Sur le plan grammatical, l'espéranto évite le flou de l'anglais, cause de bien des malentendus. Un English teacher peut être turc ou bolivien, mais cette expression est comprise par beaucoup de non-anglophones comme signifiant "prof britannique". Est-ce qu'une patient information volunteer à la réception d'un hôpital est une bénévole qui donne des renseignements sur les malades ou une bénévole affectée au service de l'information qui se trouve être dotée d'une grande patience? Pareille ambiguité est impensable en espéranto. Troisième exemple: malaria therapy et malaria treatment ont la même structure et treatment est synonyme de therapy. Pourtant la première expression désigne une forme de traitement, l'impaludation thérapeutique, alors que la deuxième veut simplement dire "traitement du paludisme". En espéranto, on dit permalaria terapio dans un cas, et malaria traktado, ou mieux traktado de malario dans l'autre. On ne rencontre guère dans cette langue les confusions auxquelles l'anglais donne lieu.

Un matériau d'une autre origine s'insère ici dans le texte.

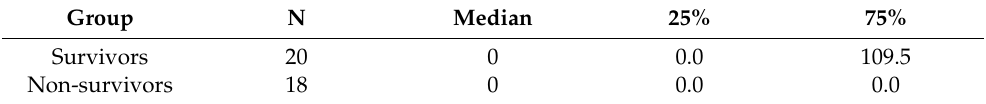
Table 7. Results of eosinophil counts (cell/ µ L) depending on survival. Control group was not included. Group N Median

Enfin, on obtient beaucoup plus facilement de l'assurance en espéranto qu'en anglais. On a un sentiment de sécurité parce qu'on peut se fier à la cohérence de la langue. Il y a beaucoup moins de pièges qu'en anglais, on le sait, et ça donne confiance. La dernière fois que j'ai parlé anglais en public, j'ai fait un certain nombre de fautes qui auraient été impossibles en espéranto: costed au lieu de cost, indict prononcé avec /ikt/, comme dans derelict, alors qu'il aurait fallu prononcer avec /ait/ comme dans right, accent tonique mal placé dans monitoring, etc. En anglais j'hésite beaucoup plus qu'en espéranto. Au terme d'un exposé en espéranto, je suis nettement moins fatigué, nerveusement, que si j'ai dû m'exprimer en anglais. Or j'ai probablement plus de pratique de l'anglais que de l'espéranto. Quand on parle espéranto, on se pose moins de questions, on se laisse porter par la régularité de la langue. Comme l'effort du cerveau ne porte pas sur la forme, on peut se concentrer sur le fond et faire attention à ce qu'on dit, et pas à la manière de le dire correctement.


Je pourrais continuer pendant des pages et des pages, mais ce serait lassant. Dans mon expérience, il n'y a pas de doute que l'espéranto est très supérieur à l'anglais, tant du point de vue de la rapidité d'acquisition, que de la clarté, de la précision et de la possibilité de s'exprimer avec une belle spontanéité.


C'est vrai qu'il peut y avoir quelque chose d'énervant dans la ferveur avec laquelle certains défendent l'espéranto, mais il n'est pas moins énervant, quand on sait par expérience à quel point il dépasse par la qualité (et le faible investissement en effort) les autres moyens de surmonter la barrière des langues, de voir le temps et l'argent que notre société fait perdre aux élèves et aux populations en général parce qu'elle fait comme s'il n'existait pas et comme s'il n'y avait pas d'alternative à l'anglais. Il serait temps de se mettre à comparer. Comparer dans les faits, comparer à tous points de vue. Ce conseil de Nico devrait être adressé à tous ceux qui ont la responsabilité du bien-être des populations, sinon au niveau mondial, du moins au niveau européen.